____ 提示文

ANCA関連血管炎における胸膜炎・心膜炎
2021年 03月 03日
背景:
胸膜および心膜の病変は、多発血管炎性好酸球性肉芽腫症(EGPA)でよく認識されているが、他のANCA関連血管炎(AAV)のまれな症状でもある。
リサーチクエスチョン:
AAVにおける胸膜炎と心膜炎の頻度と臨床的特徴は何か?
研究デザイン・方法:
1,830人のAAV患者データベースを使用して、胸膜炎と心膜炎に関連するキーワードについて臨床記録と診断コードを分析した。これらの調査結果を確認するためのチャートレビューがおこなわれた。
結果:
GPAの患者1058人中88人(8.3%)、MPAの患者267人中27人(10.1%)、EGPAの患者201人中35人(17.4%)において、血管炎に起因する胸膜炎・心膜炎の所見がみられた。GPA、MPA、EGPAで胸膜炎の頻度には差がなかった。

________
____ 記録抜粋

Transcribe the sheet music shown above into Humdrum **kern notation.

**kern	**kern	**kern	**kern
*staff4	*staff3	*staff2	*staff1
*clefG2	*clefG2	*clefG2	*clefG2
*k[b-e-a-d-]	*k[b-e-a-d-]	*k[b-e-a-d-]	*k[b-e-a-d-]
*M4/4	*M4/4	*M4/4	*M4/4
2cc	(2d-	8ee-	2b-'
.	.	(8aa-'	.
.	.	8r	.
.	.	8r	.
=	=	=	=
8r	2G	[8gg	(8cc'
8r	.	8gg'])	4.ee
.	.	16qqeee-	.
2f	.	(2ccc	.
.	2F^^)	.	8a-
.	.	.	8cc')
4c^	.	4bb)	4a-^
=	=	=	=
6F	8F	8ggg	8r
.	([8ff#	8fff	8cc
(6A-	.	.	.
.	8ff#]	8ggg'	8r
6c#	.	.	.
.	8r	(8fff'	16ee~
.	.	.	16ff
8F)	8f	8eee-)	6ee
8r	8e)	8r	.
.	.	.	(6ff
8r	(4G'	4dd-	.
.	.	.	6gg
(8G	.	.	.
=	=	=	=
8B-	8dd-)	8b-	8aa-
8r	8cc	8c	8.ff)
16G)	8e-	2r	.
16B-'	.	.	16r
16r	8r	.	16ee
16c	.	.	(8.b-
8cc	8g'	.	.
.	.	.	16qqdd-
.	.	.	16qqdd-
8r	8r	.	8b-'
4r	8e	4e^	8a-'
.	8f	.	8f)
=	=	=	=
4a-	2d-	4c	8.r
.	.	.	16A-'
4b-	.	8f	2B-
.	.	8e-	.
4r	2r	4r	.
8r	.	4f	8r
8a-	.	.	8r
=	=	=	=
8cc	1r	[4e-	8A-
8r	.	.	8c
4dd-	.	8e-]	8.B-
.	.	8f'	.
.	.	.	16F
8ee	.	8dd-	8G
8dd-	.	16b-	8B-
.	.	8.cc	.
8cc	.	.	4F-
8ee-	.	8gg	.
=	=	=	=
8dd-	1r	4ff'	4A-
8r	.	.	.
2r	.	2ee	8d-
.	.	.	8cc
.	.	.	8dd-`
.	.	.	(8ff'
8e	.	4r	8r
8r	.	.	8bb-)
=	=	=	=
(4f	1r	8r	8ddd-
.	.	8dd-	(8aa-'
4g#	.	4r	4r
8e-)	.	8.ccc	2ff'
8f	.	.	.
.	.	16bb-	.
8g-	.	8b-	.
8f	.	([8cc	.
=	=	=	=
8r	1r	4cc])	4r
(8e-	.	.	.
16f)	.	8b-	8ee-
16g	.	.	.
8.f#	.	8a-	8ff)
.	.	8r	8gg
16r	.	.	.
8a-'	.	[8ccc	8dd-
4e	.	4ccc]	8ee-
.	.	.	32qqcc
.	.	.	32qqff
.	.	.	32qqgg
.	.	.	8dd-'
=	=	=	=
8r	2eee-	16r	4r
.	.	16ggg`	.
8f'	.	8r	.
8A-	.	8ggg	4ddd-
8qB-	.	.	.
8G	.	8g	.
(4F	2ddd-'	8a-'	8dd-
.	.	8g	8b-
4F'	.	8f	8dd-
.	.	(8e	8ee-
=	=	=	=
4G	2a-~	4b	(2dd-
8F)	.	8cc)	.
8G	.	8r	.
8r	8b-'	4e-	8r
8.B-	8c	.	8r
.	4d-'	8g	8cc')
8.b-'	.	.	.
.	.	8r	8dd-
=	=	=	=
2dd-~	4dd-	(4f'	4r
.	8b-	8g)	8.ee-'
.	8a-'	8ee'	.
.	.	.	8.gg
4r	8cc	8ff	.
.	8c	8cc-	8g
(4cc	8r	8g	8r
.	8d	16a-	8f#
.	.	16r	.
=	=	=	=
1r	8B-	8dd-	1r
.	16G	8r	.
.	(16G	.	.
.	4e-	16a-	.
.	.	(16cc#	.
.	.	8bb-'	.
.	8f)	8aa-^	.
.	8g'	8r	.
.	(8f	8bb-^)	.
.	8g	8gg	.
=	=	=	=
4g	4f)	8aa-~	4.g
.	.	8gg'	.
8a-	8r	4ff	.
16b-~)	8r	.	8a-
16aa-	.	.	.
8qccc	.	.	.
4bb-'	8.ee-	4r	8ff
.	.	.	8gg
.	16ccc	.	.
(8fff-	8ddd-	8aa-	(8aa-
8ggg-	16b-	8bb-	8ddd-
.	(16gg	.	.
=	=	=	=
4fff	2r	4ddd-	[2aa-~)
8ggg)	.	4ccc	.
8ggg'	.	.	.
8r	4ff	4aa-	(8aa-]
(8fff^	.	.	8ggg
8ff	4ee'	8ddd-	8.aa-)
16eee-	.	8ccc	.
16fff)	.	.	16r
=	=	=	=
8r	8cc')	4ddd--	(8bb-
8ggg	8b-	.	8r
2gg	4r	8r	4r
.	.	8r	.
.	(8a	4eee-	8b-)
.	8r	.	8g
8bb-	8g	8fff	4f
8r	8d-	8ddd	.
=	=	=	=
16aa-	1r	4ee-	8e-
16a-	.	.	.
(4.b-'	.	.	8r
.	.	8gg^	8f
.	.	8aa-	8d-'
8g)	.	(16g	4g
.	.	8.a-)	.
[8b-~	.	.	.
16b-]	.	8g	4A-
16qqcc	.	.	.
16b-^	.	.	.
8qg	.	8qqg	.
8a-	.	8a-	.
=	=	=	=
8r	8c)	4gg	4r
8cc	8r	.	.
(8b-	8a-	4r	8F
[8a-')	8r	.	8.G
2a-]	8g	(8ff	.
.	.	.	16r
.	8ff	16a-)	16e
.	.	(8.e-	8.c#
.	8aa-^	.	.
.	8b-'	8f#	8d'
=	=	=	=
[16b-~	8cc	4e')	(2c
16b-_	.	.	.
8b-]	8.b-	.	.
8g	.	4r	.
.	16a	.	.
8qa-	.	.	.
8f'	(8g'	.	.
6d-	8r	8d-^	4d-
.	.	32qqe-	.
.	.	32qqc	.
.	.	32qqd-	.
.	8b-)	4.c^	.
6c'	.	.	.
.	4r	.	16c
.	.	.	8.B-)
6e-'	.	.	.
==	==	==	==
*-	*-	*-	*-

________

§ **設問**
A. ANCA関連血管炎についての提示文によると、胸膜炎と心膜炎の分析に使われたデータベースには何人のAAV患者が含まれていたか。
B. ANCA関連血管炎における胸膜炎・心膜炎についての提示文を、最後の文の後から書き進めなさい。

§ **解答一覧**
A. 1,830人。

B.
他のAAVと比較して、EGPAでは心膜炎の頻度が高かった(p <0.0001)。
胸水の解析がフルでおこなえたのは31人で77.4%が滲出性で、リンパ球優位が41.7%、単球・マクロファージ優位が41.7%だった。治療後、92.4%が胸膜炎・心膜炎の再発を起こさなかった。
結論:
胸膜炎と心膜炎はすべてのAAVで発生するが、EGPAは心膜炎の割合が高い。胸膜炎と心膜炎は、AAVの認識されにくい特徴である。